→ **BRANO PROPOSTO**:
• • • •

Genova Anno VI - n°35 - 09.09.2008 Pagine Nazionali

del 06/10/2008

 

Emicrania e Obesità


Nella casistica nazionale si stima che il 20-30 % e cioè circa 3–5 milioni di emicranici sono obesi o in sovrappeso, tra questi anche coloro che hanno registrato un incremento del peso dovuto ai farmaci utilizzati nella profilassi dell’emicrania come i beta-bloccanti (propranololo) e i calcioantagonisti (la flunarizina). Nell’emicrania con obesità vi è una stretta relazione biunivoca in pratica l’una favorisce l’altra. L’aumento del peso corporeo aumenta la gravità e la durata degli attacchi emicranici che rischiano di diventare cronici mentre l’emicrania stessa è causa di obesità.

 

Una ricerca clinica effettuata dal dipartimento di Neuroscienze dell’Università di Torino ha scoperto per la prima volta, destando l’interesse di Nature Clinical Practice (una delle più importanti e autorevoli riviste scientifiche internazionali), che nei pazienti emicranici è presente un’alterazione del metabolismo del glucosio, legata ad un’insulinoresistenza e cioè una diminuita attività insulinica.

• • • •

→ **DATI FORNITI**:
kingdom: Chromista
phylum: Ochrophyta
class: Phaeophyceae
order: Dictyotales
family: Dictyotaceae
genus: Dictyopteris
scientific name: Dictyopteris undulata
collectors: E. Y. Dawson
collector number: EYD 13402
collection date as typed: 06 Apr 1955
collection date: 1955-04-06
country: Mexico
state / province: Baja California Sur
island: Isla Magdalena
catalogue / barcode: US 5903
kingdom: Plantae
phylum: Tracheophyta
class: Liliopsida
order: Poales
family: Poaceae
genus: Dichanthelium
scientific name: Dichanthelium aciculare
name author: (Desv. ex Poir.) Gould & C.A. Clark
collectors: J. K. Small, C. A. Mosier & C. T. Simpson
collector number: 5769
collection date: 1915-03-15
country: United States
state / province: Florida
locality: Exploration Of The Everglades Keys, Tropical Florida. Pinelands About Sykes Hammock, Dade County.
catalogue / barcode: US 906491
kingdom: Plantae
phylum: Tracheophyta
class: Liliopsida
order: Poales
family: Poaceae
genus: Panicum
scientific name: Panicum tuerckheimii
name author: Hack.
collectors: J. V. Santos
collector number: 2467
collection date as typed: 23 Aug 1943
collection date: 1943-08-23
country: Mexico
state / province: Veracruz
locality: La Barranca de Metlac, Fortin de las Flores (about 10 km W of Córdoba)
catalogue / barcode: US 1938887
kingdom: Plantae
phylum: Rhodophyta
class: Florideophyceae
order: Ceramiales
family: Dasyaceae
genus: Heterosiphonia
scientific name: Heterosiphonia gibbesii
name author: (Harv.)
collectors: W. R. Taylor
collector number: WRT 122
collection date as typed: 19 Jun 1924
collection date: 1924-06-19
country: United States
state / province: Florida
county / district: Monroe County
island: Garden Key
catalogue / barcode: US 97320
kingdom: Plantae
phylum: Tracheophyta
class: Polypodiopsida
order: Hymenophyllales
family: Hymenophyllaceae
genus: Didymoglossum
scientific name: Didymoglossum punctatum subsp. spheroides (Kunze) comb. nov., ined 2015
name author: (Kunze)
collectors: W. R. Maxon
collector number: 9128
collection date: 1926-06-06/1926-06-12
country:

• • • •

→ **COMPLETA QUANTO SEGUE**:
[1] Trascrivi il brano su emicrania e obesità a partire da "Emicrania e Obesità" e fino a "causa di obesità.", sostituendo "propranololo" con "metoprololo".
[2] Secondo il brano su emicrania e obesità, quale dipartimento ha condotto la ricerca clinica sul metabolismo del glucosio nei pazienti emicranici?
[3] Prosegui il brano su emicrania e obesità a partire dalla sua ultima frase.
Il materiale riportato è distinto e indipendente dal brano.

→ **SOLUZIONI DEGLI ESERCIZI**:
[1]
Emicrania e Obesità


Nella casistica nazionale si stima che il 20-30 % e cioè circa 3–5 milioni di emicranici sono obesi o in sovrappeso, tra questi anche coloro che hanno registrato un incremento del peso dovuto ai farmaci utilizzati nella profilassi dell’emicrania come i beta-bloccanti (metoprololo) e i calcioantagonisti (la flunarizina). Nell’emicrania con obesità vi è una stretta relazione biunivoca in pratica l’una favorisce l’altra. L’aumento del peso corporeo aumenta la gravità e la durata degli attacchi emicranici che rischiano di diventare cronici mentre l’emicrania stessa è causa di obesità.

[2] Il dipartimento di Neuroscienze dell'Università di Torino.

[3]
"Questa condizione è responsabile del non utilizzo in modo adeguato da parte dell’organismo delle sostanze energetiche assunte con l’alimentazione e favorisce il loro deposito sotto forma di grassi portando così al sovrappeso e all’obesità. Noi ci siamo occupati proprio di questo aspetto. Abbiamo studiato l’insulinoresistenza in pazienti emicranici, con lo scopo di quantificare la loro sensibilità all’insulina. Come è emerso dalle nostre osservazioni, i pazienti emicranici mostrano un’alterata capacità di risposta all’insulina: si può quindi affermare che l’emicrania si caratterizza per uno stato di insulinoresistenza per molti aspetti assimilabile al diabete in fase preclinica. Queste considerazioni possono aprire interessanti prospettive terapeutiche.

Il paziente emicranico, che segue uno stile di vita sano, una dieta adeguata e pratica una moderata e regolare attività fisica può ridurre in maniera significativa sia lo stato di insulinoresistenza, migliorando tutti i parametri metabolici che l’eccesso di peso e riducendo anche l’intensità e la gravità degli attacchi di cefalea. Stiamo infine valutando l’efficacia di alcuni farmaci ipoglicemizzanti che migliorano la sensibilità all’insulina per controllare meglio sia la resistenza all’insulina che l’emicrania stressa."